The coalition said the joint forces were attacked while on a patrol in the Sangin district of Helmand province on Sunday. An estimated 50 Taliban reinforcement fighters came by foot and boat along the Helmand River from surrounding areas, the coalition said in a statement.
Coalition airstrikes bombed seven compounds, resulting in three secondary explosions from suspected weapons caches, it said. It said there were "several" confirmed militant deaths during the 14-hour battle and no reports of civilian injuries.
The Afghan Defense Ministry said the clash and airstrikes in Sangin killed 25 suspected Taliban, including a group leader identified as Mullah Younus.

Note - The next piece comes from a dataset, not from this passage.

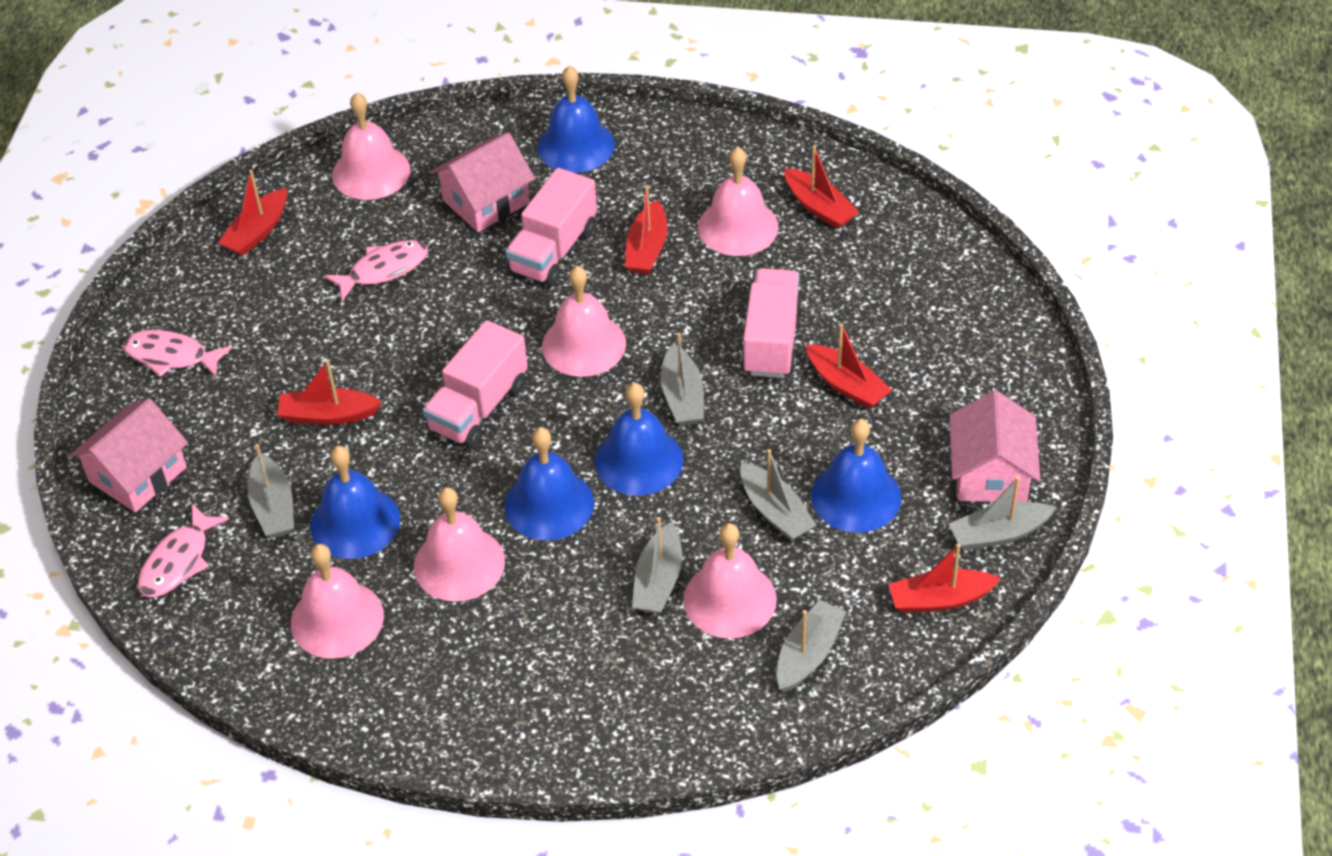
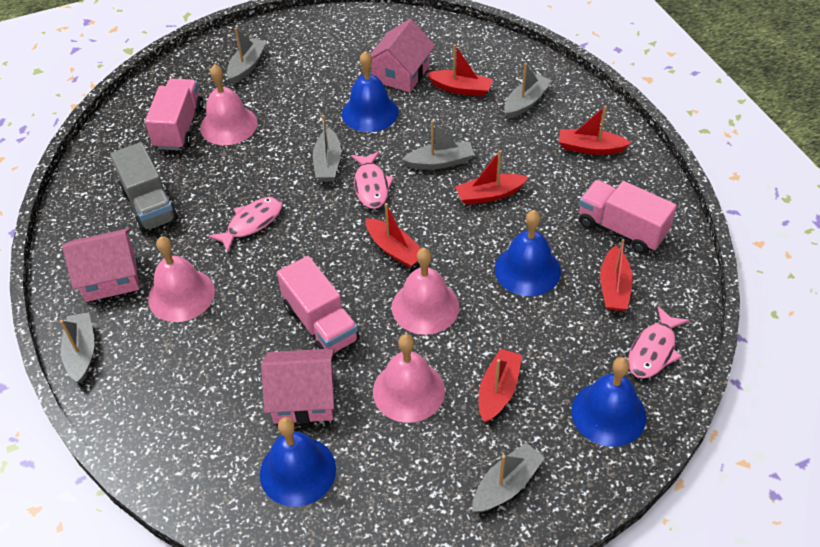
blue bell: [310,446,400,559] [504,427,594,540] [537,66,615,173] [595,383,683,495] [811,419,901,533] = 5 -> [260,417,336,507] [342,51,399,132] [495,210,561,296] [571,357,646,447] = 4
grey truck: none = 0 -> [110,142,178,233] = 1
pink bell: [291,544,384,659] [332,92,410,200] [414,487,505,602] [542,266,626,377] [683,523,777,638] [698,147,779,256] = 6 -> [148,236,215,322] [200,64,258,145] [373,334,445,423] [392,248,459,335] = 4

NATO is pushing ahead with Operation Achilles, its largest ever operation involving some 4,500 NATO troops and 1,000 Afghan soldiers. Achilles is centered in northern Helmand province, the country's opium heartland and a Taliban stronghold.
In eastern Nangarhar province, a roadside bomb hit a police vehicle in the district of Dara-I-Nur, killing two policemen and wounding seven others, said police chief Gen. Abdul Ghafar Pacha.
Meanwhile, a British soldier died Sunday of wounds from an accident at a British military base in Sangin, the British Ministry of Defense said.
On Sunday, a suicide bomber walked into a crowded market in the eastern city of Gardez and blew himself up, killing 14 people and wounding 31, officials and witnesses said.
The attack damaged around 30 shops, shattering windows and destroying the stores closest to the explosion.
Witnesses said a convoy of foreign troops appeared to be the target of the Gardez bomber, but that it already had passed when the bomber struck.
Maj. William Mitchell, a spokesman for NATO's International Security Assistance Force, said there were initial reports of injuries to ISAF soldiers, though he didn't have further details.
Six people died at the scene of the blast, police said. Another eight later died in hospital, said Ghulam Hazrat Majedi, the doctor in charge of the Gardez hospital. He said two of the 31 wounded were in critical condition.
Nasar Ahmad, a 30-year-old shopkeeper whose three cousins were seriously hurt in the blast, said he saw a U.S. convoy driving through the city just before the explosion.
Shah Mohammad, 19, said all those killed or wounded by the blast were Afghan civilians.
Violence in Afghanistan has increased sharply in the last several weeks. More than 1,600 people, have been killed in insurgency-related violence this year, according to an Associated Press count based on U.S., NATO and Afghan officials. The dead have mostly been militants, but about 300 civilians also have died in the violence.